Some stories you read online are essentially written in snippets. Since thoughts are not developed and/or are compacted, when it comes to our issue, the story comes across as both very helpful and very unhelpful.
Timesonline.com offered such an intriguing piece on Monday.
Certainly, we like the headline: "Cloning benefits oversold, says stem-cell scientist." We like it even more since the scientist mentioned is none other than one of the leading lights in the field of stem cell research, Professor Austin Smith.
Just this week Smith became director of the just- opened Wellcome Trust Centre for Stem Cell Research in Cambridge. It's very helpful that Professor Smith not only highlights that "Cloning research 'clearly upsets the general public,''" but also that "it has limited potential for treating disease and adds little to scientific understanding of human biology."
Additionally, Smith's comment that there is "less controversy" and more likelihood of success when adult stem cells are used, is also welcomed. But Smith also put in a good word for "research with ordinary stem cells taken from surplus IVF embryos" as well, which is counterproductive in the extreme.
There is a distinct irony here. Over the last couple of years there has been a wave of commentary from cloning proponents, pointing out all the inadequacies of "surplus" embryos taken from IVF clinics. At the same time Smith is telling proponents that stem cells from cloned human embryos are highly unlikely to work, he is steering them to one source they're about to permanently jettison--so-called "spare" embryos.

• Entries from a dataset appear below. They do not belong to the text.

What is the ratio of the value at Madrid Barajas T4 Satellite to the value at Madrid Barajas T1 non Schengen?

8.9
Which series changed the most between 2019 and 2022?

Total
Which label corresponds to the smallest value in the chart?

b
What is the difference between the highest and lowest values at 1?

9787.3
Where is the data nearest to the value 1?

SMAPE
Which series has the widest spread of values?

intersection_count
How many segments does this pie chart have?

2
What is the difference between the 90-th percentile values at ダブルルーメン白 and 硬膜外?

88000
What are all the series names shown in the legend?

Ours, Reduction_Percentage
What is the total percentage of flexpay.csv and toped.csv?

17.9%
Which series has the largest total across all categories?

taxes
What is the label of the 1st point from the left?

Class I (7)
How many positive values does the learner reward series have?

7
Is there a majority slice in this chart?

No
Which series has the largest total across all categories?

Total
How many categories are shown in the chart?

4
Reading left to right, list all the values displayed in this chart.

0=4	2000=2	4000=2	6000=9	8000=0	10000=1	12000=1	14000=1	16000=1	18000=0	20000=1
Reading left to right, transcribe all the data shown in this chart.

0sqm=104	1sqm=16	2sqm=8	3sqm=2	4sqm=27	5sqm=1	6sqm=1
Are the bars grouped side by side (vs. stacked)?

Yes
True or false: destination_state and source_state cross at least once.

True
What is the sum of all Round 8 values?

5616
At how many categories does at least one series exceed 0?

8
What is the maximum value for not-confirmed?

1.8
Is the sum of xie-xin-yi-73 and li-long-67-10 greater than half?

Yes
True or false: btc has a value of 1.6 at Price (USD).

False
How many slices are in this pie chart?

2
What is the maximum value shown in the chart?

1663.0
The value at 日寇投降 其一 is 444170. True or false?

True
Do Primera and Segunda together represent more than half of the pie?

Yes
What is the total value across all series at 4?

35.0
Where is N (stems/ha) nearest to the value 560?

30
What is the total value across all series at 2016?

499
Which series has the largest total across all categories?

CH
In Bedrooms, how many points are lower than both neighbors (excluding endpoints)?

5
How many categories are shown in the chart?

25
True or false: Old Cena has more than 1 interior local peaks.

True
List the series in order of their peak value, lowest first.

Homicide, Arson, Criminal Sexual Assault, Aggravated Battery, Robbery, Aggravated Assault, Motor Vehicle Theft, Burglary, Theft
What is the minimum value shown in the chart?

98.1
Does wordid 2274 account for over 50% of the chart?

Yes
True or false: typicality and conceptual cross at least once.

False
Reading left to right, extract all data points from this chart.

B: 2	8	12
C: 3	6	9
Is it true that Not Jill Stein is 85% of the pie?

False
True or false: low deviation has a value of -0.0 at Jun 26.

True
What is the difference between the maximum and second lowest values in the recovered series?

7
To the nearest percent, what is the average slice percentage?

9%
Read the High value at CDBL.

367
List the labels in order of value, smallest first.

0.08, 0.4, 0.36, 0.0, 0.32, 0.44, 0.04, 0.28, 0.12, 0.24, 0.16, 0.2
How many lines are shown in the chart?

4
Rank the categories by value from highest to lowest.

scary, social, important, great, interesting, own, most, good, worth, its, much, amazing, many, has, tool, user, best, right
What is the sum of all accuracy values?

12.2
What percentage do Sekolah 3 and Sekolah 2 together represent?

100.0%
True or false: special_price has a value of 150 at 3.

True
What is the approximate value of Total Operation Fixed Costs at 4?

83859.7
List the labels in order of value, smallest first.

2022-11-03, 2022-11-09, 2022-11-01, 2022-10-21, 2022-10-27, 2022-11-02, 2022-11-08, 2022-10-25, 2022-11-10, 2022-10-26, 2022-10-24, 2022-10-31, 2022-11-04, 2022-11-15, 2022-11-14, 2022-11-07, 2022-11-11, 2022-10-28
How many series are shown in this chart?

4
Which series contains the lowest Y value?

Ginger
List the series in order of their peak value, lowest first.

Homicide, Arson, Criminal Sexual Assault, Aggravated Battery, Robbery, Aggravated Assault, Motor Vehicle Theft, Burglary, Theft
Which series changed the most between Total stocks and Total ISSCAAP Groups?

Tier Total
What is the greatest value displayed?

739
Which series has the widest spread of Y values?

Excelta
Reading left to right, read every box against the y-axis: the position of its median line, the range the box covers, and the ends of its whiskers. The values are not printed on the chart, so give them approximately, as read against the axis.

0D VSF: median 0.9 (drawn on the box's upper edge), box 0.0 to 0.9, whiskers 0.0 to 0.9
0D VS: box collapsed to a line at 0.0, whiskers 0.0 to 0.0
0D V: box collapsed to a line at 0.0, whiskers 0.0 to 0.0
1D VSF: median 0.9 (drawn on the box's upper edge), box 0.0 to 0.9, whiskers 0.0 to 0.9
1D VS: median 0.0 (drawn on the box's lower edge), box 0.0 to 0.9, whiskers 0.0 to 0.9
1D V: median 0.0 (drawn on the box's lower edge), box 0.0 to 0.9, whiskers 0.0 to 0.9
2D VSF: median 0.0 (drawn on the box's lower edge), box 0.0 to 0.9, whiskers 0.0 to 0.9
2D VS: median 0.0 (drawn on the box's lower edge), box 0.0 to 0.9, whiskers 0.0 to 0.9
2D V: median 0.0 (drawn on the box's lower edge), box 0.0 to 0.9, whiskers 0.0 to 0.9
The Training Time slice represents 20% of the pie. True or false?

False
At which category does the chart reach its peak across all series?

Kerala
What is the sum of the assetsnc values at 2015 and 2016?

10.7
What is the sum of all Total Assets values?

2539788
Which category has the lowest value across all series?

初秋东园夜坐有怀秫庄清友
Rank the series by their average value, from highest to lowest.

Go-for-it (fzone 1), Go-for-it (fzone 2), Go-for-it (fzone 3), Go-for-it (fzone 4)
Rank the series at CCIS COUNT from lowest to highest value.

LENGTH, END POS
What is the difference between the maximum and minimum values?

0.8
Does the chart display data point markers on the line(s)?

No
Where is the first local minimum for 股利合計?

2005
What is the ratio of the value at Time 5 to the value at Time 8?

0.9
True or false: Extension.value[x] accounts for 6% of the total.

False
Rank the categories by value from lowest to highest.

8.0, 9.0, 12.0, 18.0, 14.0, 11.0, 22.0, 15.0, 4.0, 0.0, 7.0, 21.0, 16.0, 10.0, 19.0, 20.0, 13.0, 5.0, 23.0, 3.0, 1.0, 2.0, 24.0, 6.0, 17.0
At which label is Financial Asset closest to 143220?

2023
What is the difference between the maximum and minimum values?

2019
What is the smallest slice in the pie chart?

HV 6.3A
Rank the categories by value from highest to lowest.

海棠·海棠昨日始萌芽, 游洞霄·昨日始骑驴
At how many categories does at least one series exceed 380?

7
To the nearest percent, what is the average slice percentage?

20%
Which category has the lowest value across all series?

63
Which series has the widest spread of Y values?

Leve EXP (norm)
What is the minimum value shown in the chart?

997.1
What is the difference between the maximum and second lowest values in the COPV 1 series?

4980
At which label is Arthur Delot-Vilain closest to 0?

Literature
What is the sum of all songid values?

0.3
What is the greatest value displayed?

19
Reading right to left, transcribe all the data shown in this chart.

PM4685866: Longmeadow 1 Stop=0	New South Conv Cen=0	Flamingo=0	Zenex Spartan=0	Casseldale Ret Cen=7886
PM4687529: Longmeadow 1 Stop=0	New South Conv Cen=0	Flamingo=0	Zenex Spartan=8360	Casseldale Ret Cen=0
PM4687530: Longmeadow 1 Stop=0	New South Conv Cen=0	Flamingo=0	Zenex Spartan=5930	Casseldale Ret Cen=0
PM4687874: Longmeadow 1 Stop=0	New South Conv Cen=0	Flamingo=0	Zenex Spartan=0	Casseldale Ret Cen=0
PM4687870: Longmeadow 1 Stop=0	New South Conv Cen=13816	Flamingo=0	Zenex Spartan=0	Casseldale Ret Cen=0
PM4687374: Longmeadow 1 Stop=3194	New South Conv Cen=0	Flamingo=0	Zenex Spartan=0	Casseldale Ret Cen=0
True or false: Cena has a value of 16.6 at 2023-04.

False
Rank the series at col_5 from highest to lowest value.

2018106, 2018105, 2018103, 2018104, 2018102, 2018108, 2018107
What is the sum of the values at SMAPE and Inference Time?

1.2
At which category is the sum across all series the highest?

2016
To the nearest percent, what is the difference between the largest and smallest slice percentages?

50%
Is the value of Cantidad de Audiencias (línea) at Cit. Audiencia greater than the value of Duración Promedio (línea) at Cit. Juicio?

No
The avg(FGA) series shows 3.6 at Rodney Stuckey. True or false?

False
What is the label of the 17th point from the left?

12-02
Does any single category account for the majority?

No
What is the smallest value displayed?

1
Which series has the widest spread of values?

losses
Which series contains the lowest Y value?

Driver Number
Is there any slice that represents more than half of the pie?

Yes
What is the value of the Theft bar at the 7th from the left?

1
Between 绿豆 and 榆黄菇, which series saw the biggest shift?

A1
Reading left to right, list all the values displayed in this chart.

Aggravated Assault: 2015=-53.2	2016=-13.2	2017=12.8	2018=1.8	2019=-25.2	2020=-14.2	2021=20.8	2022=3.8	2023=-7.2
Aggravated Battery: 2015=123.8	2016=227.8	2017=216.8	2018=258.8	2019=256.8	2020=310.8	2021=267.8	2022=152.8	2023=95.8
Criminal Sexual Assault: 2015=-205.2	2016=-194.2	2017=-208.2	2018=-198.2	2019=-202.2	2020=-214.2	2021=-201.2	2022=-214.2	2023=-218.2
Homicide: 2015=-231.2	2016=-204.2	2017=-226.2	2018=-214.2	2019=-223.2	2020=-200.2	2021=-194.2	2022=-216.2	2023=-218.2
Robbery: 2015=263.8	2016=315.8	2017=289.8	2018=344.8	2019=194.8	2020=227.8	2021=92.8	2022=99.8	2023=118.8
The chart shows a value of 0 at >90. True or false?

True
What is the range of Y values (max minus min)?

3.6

There was a second unhelpful observation from Professor Smith. According to Timesonline.com, Smith "was also critical of efforts to devise new ways of collecting ES cells without destroying human embryos, which some scientists have promoted as 'more ethical' sources of the tissue."
Why? Because "These eye-catching experiments actually play into the hands of embryo-rights groups who will always object to ES [embryonic stem] cell research, by suggesting that scientists are uncomfortable with the ethics of existing techniques."
There is a second irony. Last summer a team led by Smith, then at the University of Edinburgh's Institute for Stem Cell Research, published a fascinating paper in the prestigious journal "Nature."
If the successes experienced with mice work in humans--reprogramming adult stem cells to give them the characteristics of an embryonic stem cell--the entire stem cell controversy could be sidestepped. "The ultimate goal would be to use a patient's own cells as the starting material for a new kind of regenerative medicine," according to an article that appeared last June in the San Francisco Chronicle.
"The study used mouse cells to investigate the critical role of one gene in the process by which a stem cell, when fused to a more specialized adult stem cell found in the brain, reprograms the brain cell into a primitive state," the Chronicle continued.
In theory, a patient's own skin cells could be used to customize other lines of cells which have been destroyed by the onslaught of Parkinson's or ruined by a spinal cord injury.
But that same hopeful Chronicle article concluded with this quote: "Scientists insisted it will take human embryonic stem cells -- and the destruction of some embryos -- in virtually any scenario despite the long-term promise of alternative strategies."
This is, of course, what they always say. The good news is that the circle of acceptable alternatives continues to widen almost monthly.